# Need advice on presentation



## anna w. (Nov 27, 2001)

Well, I have recently been blessed with the opportunity to work with some of the Hilton Hotels in my area and they have decided to refer people to me for wedding cakes!! This is good. My marketing manager (aka husband) set this up for me with a sample cake and a sampling of photos. The marketing manager now wants me to come and do a presentation for his sales staff and another for a group of chefs from the Culinary Association. They want samples with this of course. I am very confident with one on one meetings- not so confident in front of groups. What do I need to include in my presentation and how should the presentations differ between the sales people and the chefs? Any other helpful hints/pointers/suggestions/reminders etc.?


----------



## momoreg (Mar 4, 2000)

I don't know how many cakes they expect, but I might do a classically styled cake or torte, a mini wedding cake, and maybe something with the Hilton logo, just to show them how versatile your work can be. Do different flavors, shapes, and sizes.

Knock 'em dead.:chef: :smiles:


----------



## shroomgirl (Aug 11, 2000)

I'd talk about how to cut them....provide diagrams.
Display
How to care for them....refrigeration? How much time can each type set out in different temps.
If your dropping what pieces you want back.
If you are doing more than wedding cakes...make sure they know what you do....slide shows are great.


ACF had a pastry chef make pulled sugar, he did a demo for the group....about 30 minutes with talk/questions. Ribbon, swan, tulip, etc...so if you can demo some technical decorating garnish the chefs would probably appreciate it. Ask the program chair what they have done in the past and what they are looking for now.


----------



## lotuscakestudio (Jun 28, 2001)

I just wanted to say congratulations and I bet you will get a ton of business from this. 

momo and shroom gave good advice.
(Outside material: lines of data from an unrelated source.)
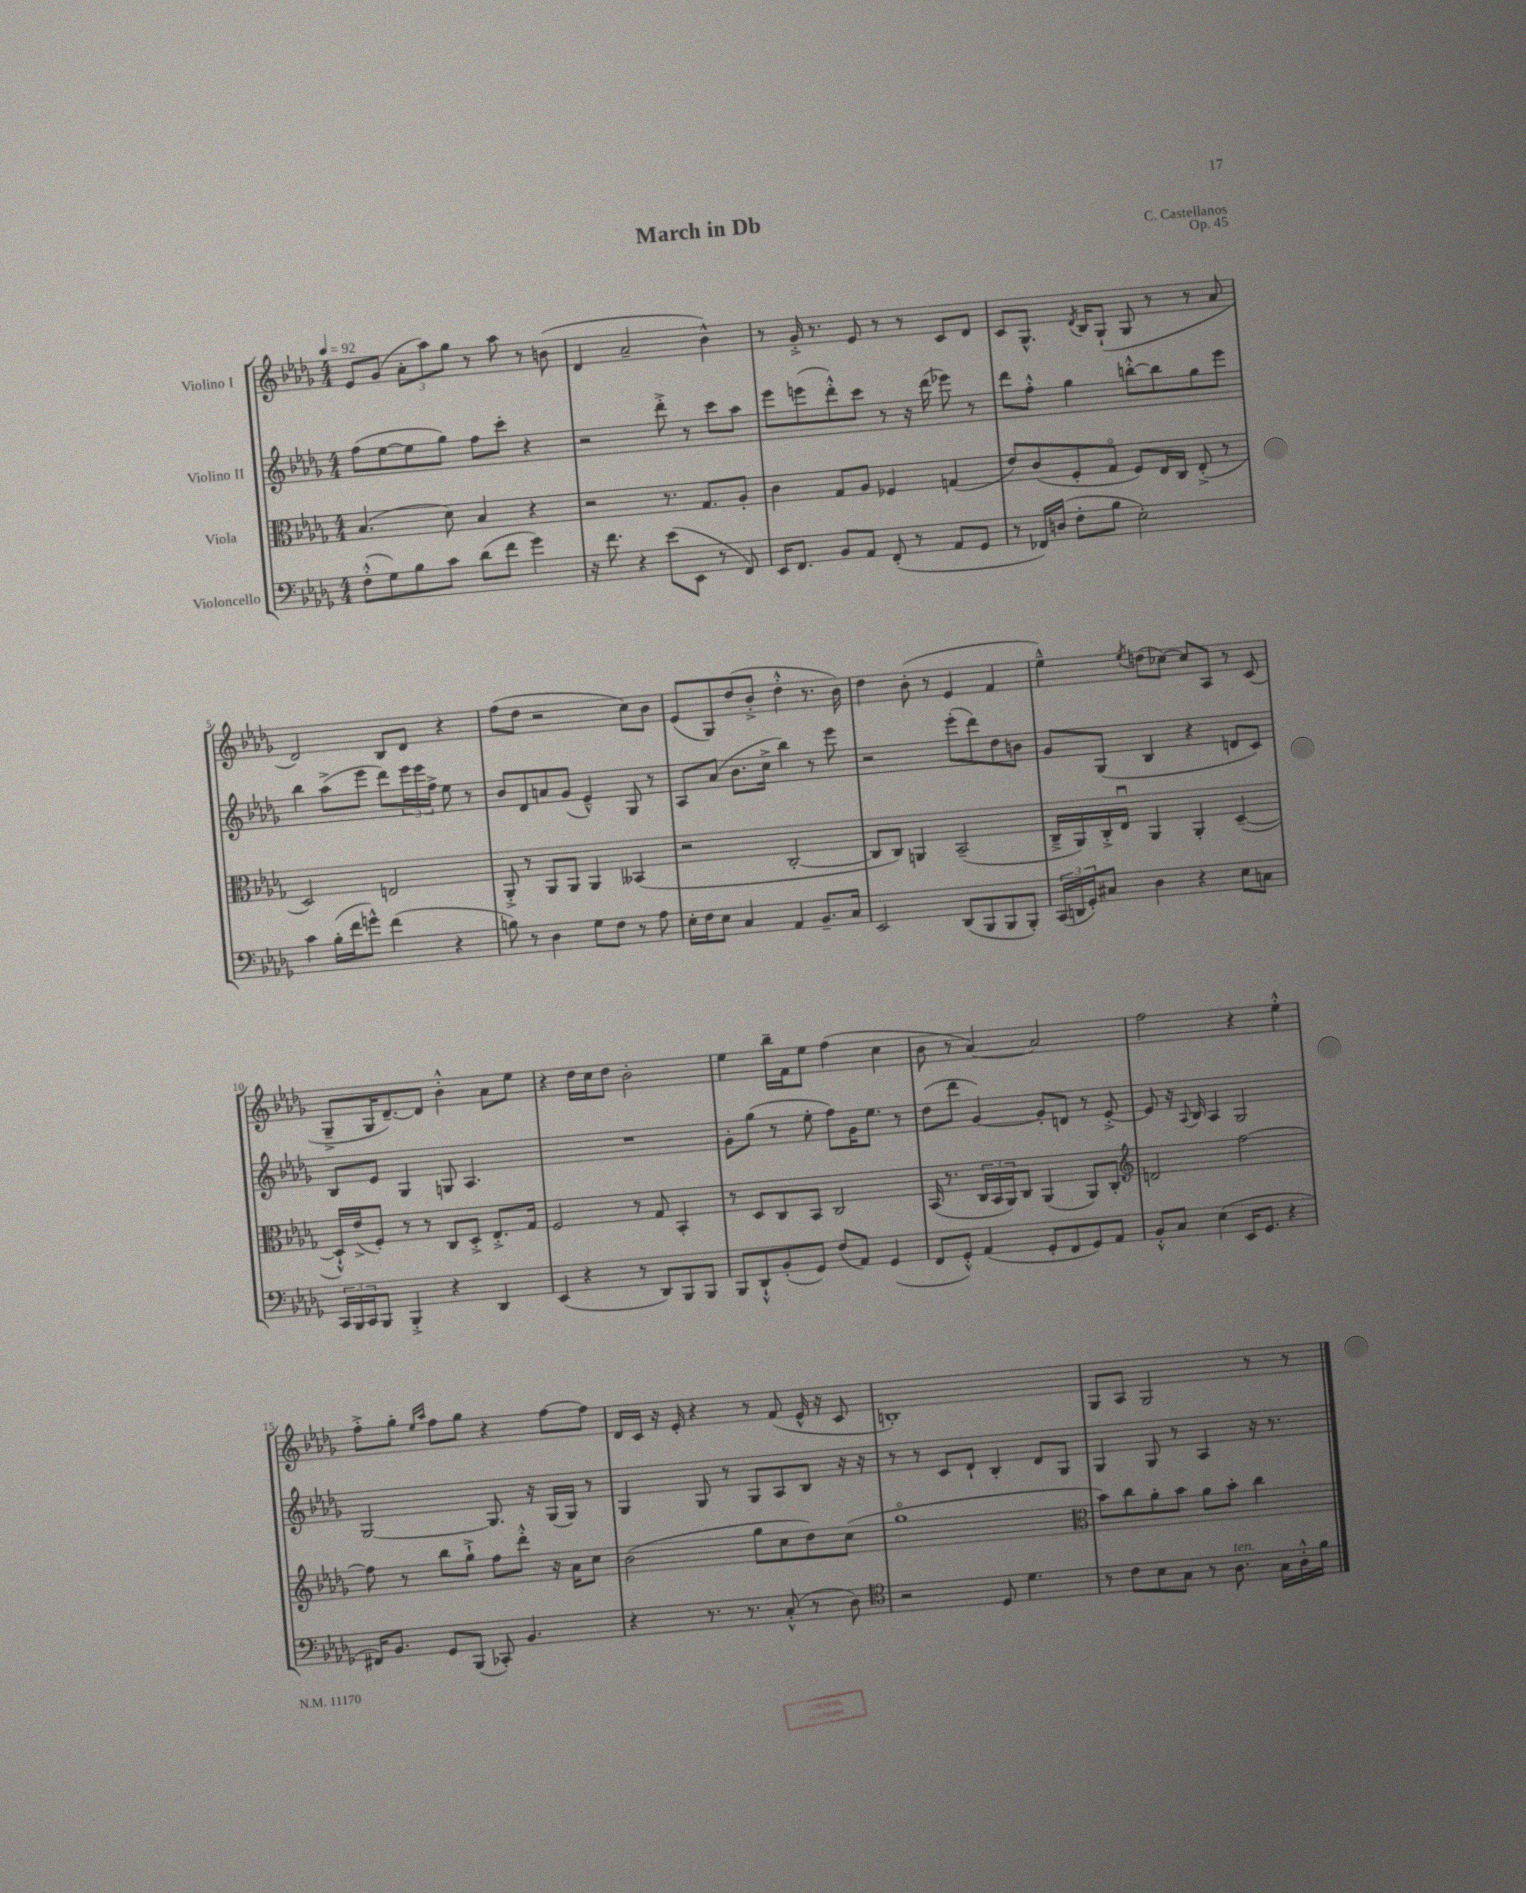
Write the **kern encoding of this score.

**kern	**kern	**kern	**kern
*staff4	*staff3	*staff2	*staff1
*clefF4	*clefC3	*clefG2	*clefG2
*k[b-e-a-d-g-]	*k[b-e-a-d-g-]	*k[b-e-a-d-g-]	*k[b-e-a-d-g-]
*M4/4	*M4/4	*M4/4	*M4/4
*MM92	*MM92	*MM92	*MM92
(8F'^^	(4.B-	(8ff	8e-
8G-)	.	[8ee-	(8g-
8B-	.	8ee-]	12a-'
.	.	.	12aa-)
8c	8d-)	8gg-)	.
.	.	.	12gg-
(8d-	4B-	8ff	8r
8f	.	8ccc'	8aa-
4g-)	4r	4r	8r
.	.	.	(8b
=	=	=	=
16r	2r	2r	4d-
8.f	.	.	.
4r	.	.	2a-~
(8e-	8.r	8ddd-'^	.
8EE-	.	8r	.
.	8.G-	.	.
8r	.	8ccc	4b-^^)
8FF)	8A-'	8aa-	.
=	=	=	=
16EE-	4c	8eee-	8r
8.FF	.	.	.
.	.	(8eee	16g-'^
.	.	.	8.r
8BB-	8G-	8ddd-'^^)	.
8AA-	8A-	8ccc	8e-
(8FF'	4F-	8r	8r
8r	.	16r	8r
.	.	(16ddd-	.
8AA-	(4G	8eee-)	8c
8GG-	.	8r	8d-
=	=	=	=
8r	8e-)	8ddd-	8c
16FF-)	(8c	8ff'^^	8.G-^^
(16D	.	.	.
8F'	8F'	4gg-	.
.	.	.	8qd-
.	.	.	16B-
8B-	8G-o	.	(8G-`
2E-')	8F)	[8bb'^^	8G-
.	16E-	8bb]	8r
.	16C	.	.
.	(8E-'^	8gg-	8r
.	8r	8eee-	8a-
=	=	=	=
4c	2D-)	4bb-	2d-)
(16B-'	.	(8aa-^	.
16f	.	.	.
8g^^)	.	8eee-	.
(4f	2E	8ddd-)	8B-
.	.	24eee-	8d-
.	.	24eee-	.
.	.	24ff^	.
4r	.	8ee-	4r
.	.	8r	.
=	=	=	=
8B)	8AA-'^	8b-	(8ff
8r	8r	8d-	8dd-
4D-	8AA-	8a	2r
.	8AA-	(8g-	.
8G-	4AA-	4e-~^^)	.
8F	.	.	.
8r	(4BB--	8G-	8cc)
8A-	.	8r	8b-
=	=	=	=
16E-'	2r	8A-	(8e-
16F	.	.	.
8E-	.	(8a-	8G-)
4C	.	8.b-	(8dd-
.	.	.	8b-'^
.	.	16cc^	.
4AA-	[2C'	4bb-)	4dd-'^^
8.BB-~	.	8r	8.r
.	.	8eee-	.
16C	.	.	16b-)
=	=	=	=
2EE-	8C]	2r	4dd-
.	8C)	.	.
.	4AA	.	(8b-'
.	.	.	8r
(8DD-	(2BB-~	(8eee-'	4e-
8BBB-	.	8ddd-)	.
8BBB-	.	8dd-	4f
8BBB-')	.	8b	.
=	=	=	=
(24CC	16C~^	8g-	4ee-~^^)
24DD	.	.	.
.	16AA-)	.	.
24GG-')	.	.	.
8C#	16C'^	(8G-	.
.	16E-u	.	.
.	.	.	8qee-
4D-	4AA-	4B-	(8dd
.	.	.	[8cc-)
4r	4AA-'	4r	8cc-]
.	.	.	8A-
8E-	([4D-~	8d	8r
8C	.	8c)	(8c
=	=	=	=
24CC	16D-`^^])	8B-	8G-~^
24BBB-	.	.	.
.	(16e-^	.	.
24CC	.	.	.
8BBB-	8F')	8e-	16G-
.	.	.	[8.d-~)
4BBB-'^	8r	4G-	.
.	8r	.	8d-]
4r	8C	8G	4b-'^^
.	8D-'^	4.A-	.
4DD-	8.E-'^	.	8a-
.	.	.	8ee-
.	16G-	.	.
=	=	=	=
(4EE-	2F	1r	4r
4r	.	.	16dd-
.	.	.	16cc
.	.	.	8dd-
8r	8r	.	2b-'
8DD-)	8G-	.	.
8BBB-	4BB-'	.	.
8BBB-	.	.	.
=	=	=	=
8BBB-	8r	8g-'	4ee-
8DD-`^^	8D-	(8gg-	.
(8BB-'	8C	8r	16bb-~
.	.	.	16f
8GG-)	8BB-	8ee-'	8ee-
(8F	2C	8ff)	(4ff
8AA-)	.	16g-	.
.	.	8.ee-	.
(4GG-	.	.	4cc
.	.	8r	.
=	=	=	=
8FF	(16BB-	(8dd-	8b-
.	8.r	.	.
8GG-'^^)	.	8ddd-	8r
(4AA-	24C	[4g-)	[4a-)
.	24BB-	.	.
.	24AA-)	.	.
.	8C	.	.
8GG-'	(4AA-	8g-']	2a-]
8FF	.	8d	.
8GG-)	8AA-)	8r	.
8AA-	8C'	[8e-'^	.
=	=	=	=
*	*clefG2	*	*
8BB-'^^	2d	8e-]	2ff
8C	.	16r	.
.	.	8qqA-	.
.	.	16B-	.
(4E-	.	4A-	.
16EE-	[2ff	2G-	4r
8.GG-	.	.	.
4r	.	.	4ee-'^^
=	=	=	=
16FF#)	8ff]	[2G-	8ff'^
8.BB-	.	.	.
.	8r	.	8gg-'
.	.	.	16qqee-
.	.	.	16qqaa-
8GG-	8bb-	.	8ff
(8BBB-	8gg-`^	.	8gg-
8CC-')	8ff	8.G-]	4r
4.BB-	8ddd-'^^	.	.
.	.	16r	.
.	16r	(16G-	[8ff
.	16a-	16G-)	.
.	8cc	8r	8ff]
=	=	=	=
4r	(2b-	4G-	16d-
.	.	.	16c
.	.	.	16r
.	.	.	16e-'
8.r	.	8G-	4r
.	.	8r	.
8.r	.	.	.
.	8gg-	8G-	8r
(8C'^^	8cc	8A-	(8f
8r	8dd-)	8B-	16e-^^
.	.	.	16r
8D-)	(8cc	16r	8c
.	.	16r	.
=	=	=	=
*clefC4	*	*	*
2r	1gg-o	8r	1B')
.	.	8r	.
.	.	8c	.
.	.	8d-`	.
8D-	.	4B-'	.
4.d-	.	.	.
.	.	8d-	.
.	.	8G-	.
=	=	=	=
*	*clefC3	*	*
8r	8b-)	4G-	8G-
8c	8cc	.	8A-
8B-	8a-'	8G-	2G-
8G-	8b-	8r	.
8r	8a-	4A-	.
8.A-	8b-'	.	.
.	4cc	16r	8r
16G-	.	8.r	.
16A-'^^	.	.	8r
16f	.	.	.
==	==	==	==
*-	*-	*-	*-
If I think of anything else, I'll add it here.


----------



## spoons (Nov 10, 2000)

What's been said,is good advice.
That's great news, Good Luck!!
Let us know how it went.


----------



## w.debord (Mar 6, 2001)

Yes, a big CONGRADULATIONS is in order!!

I'd follow Shroomgirls and Momoregs advice...the only thing I can add is put all your info. on paper so they can file it in their offices and pull it out when needed.
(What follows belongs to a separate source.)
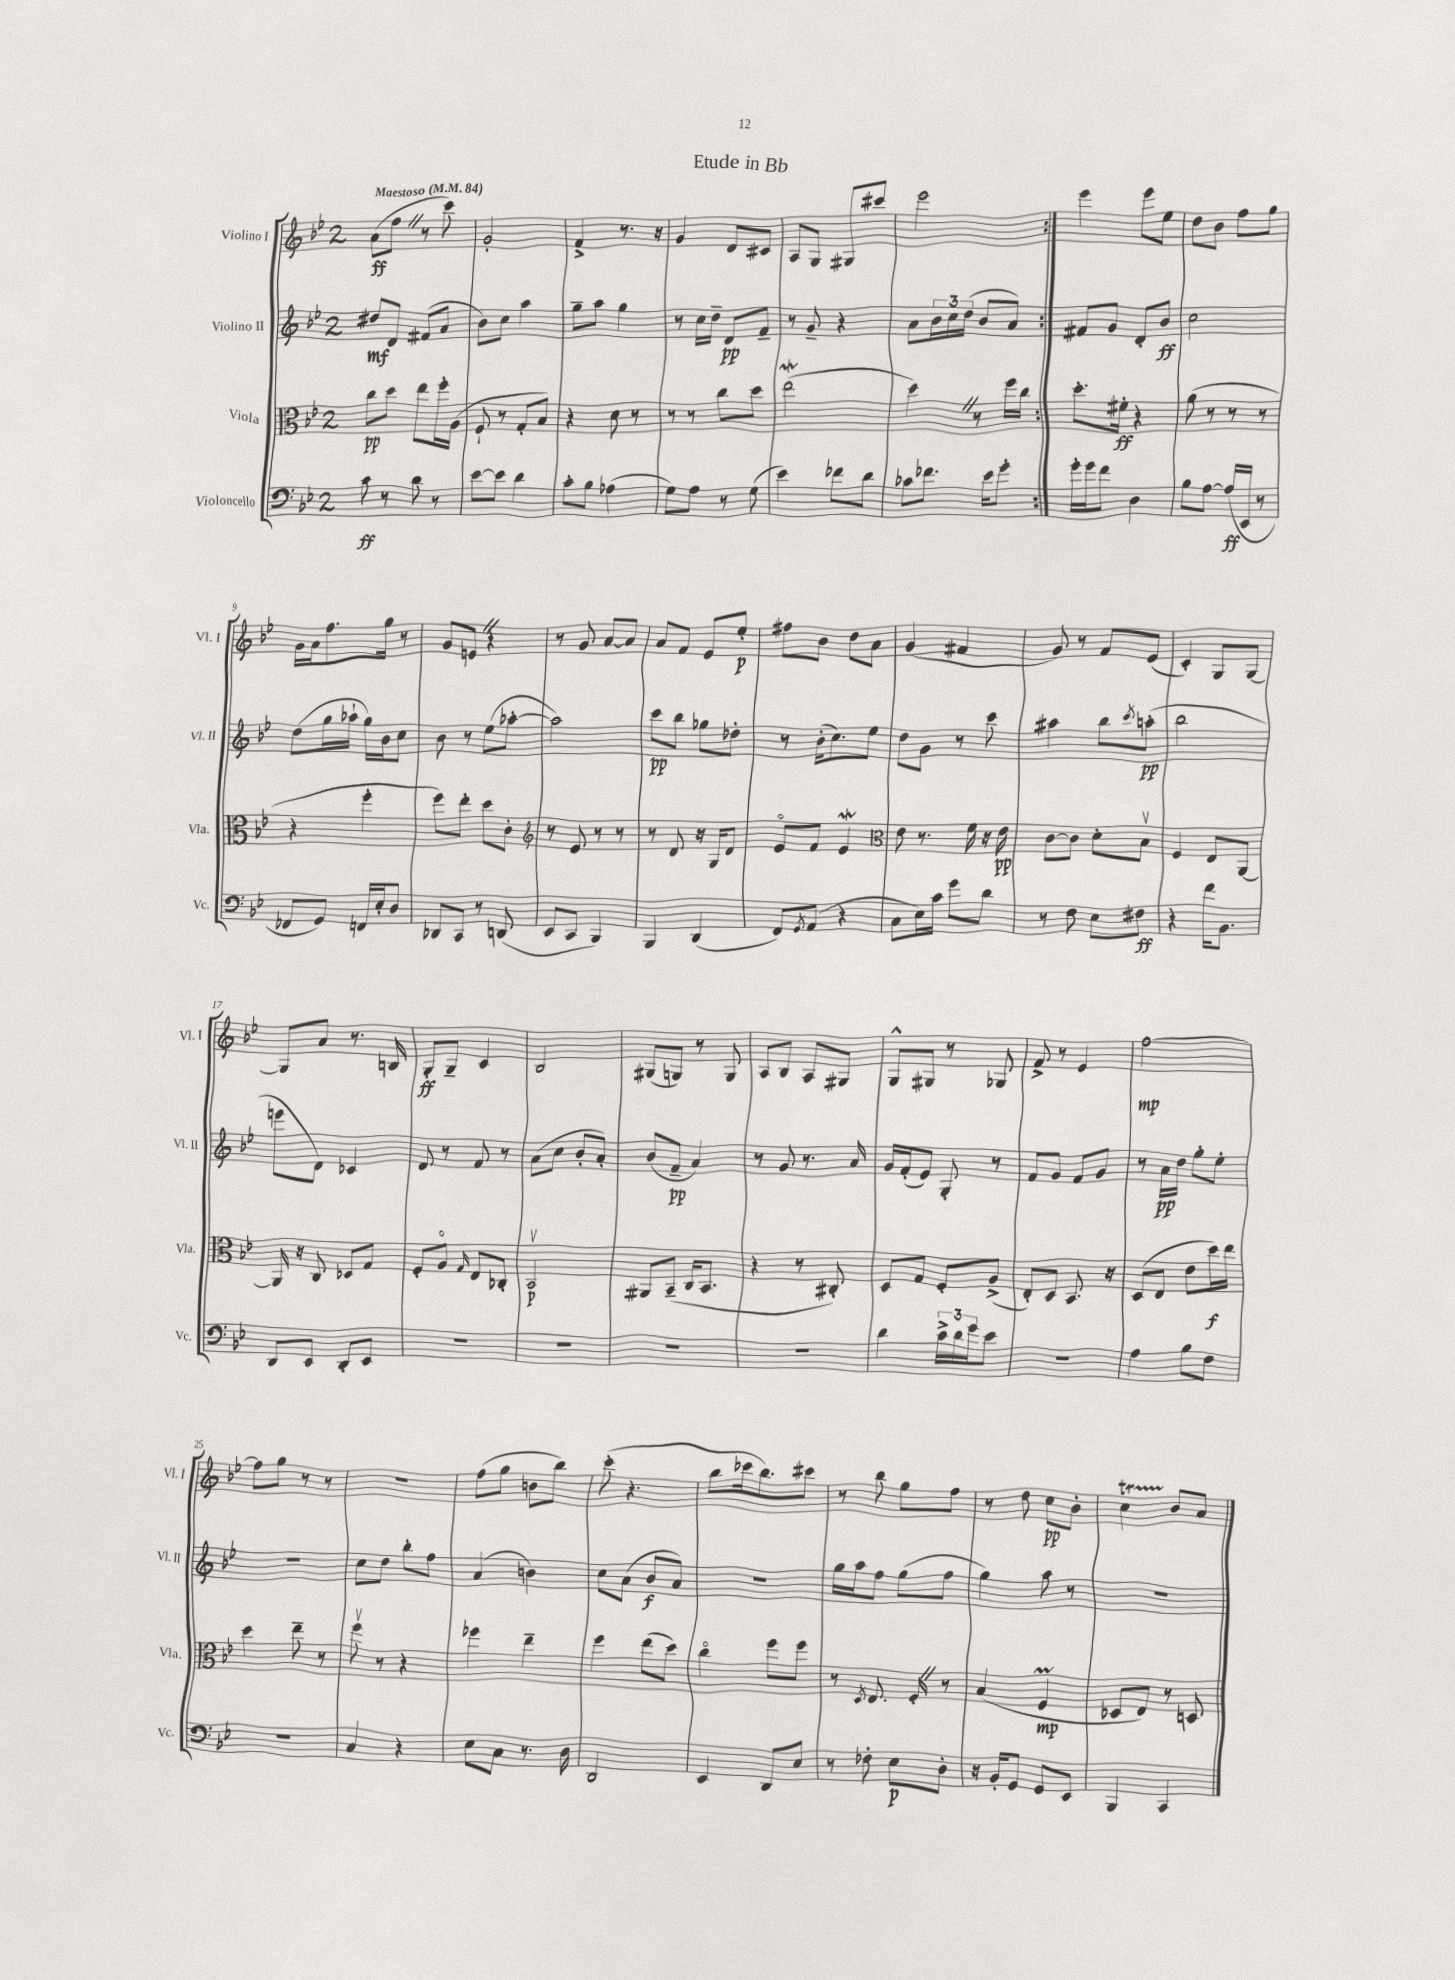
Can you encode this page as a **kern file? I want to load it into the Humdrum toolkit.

OH, maybe talk about how much notice you need, some chefs think your like a factory and only need a day or two lead time.


----------



## anna w. (Nov 27, 2001)

AAAAAAAGGGGGGGGHHHHHHHHH!!!!!!!!!!!!!!!

Thank you for all the advice but you are not going to believe this. The guy at the Hilton just got fired.  I have to start this angle all over again with someone else. The only good news is that I may have my foot in the door because of the clients. I feel deflated. 

Oh well- here we go again!


----------



## w.debord (Mar 6, 2001)

Hey, don't get bummed out! Your a VERY, very good decorator they'd be REALLY hard pressed to find anyone in the same league as you! I bet you'll impress the next guy too.


----------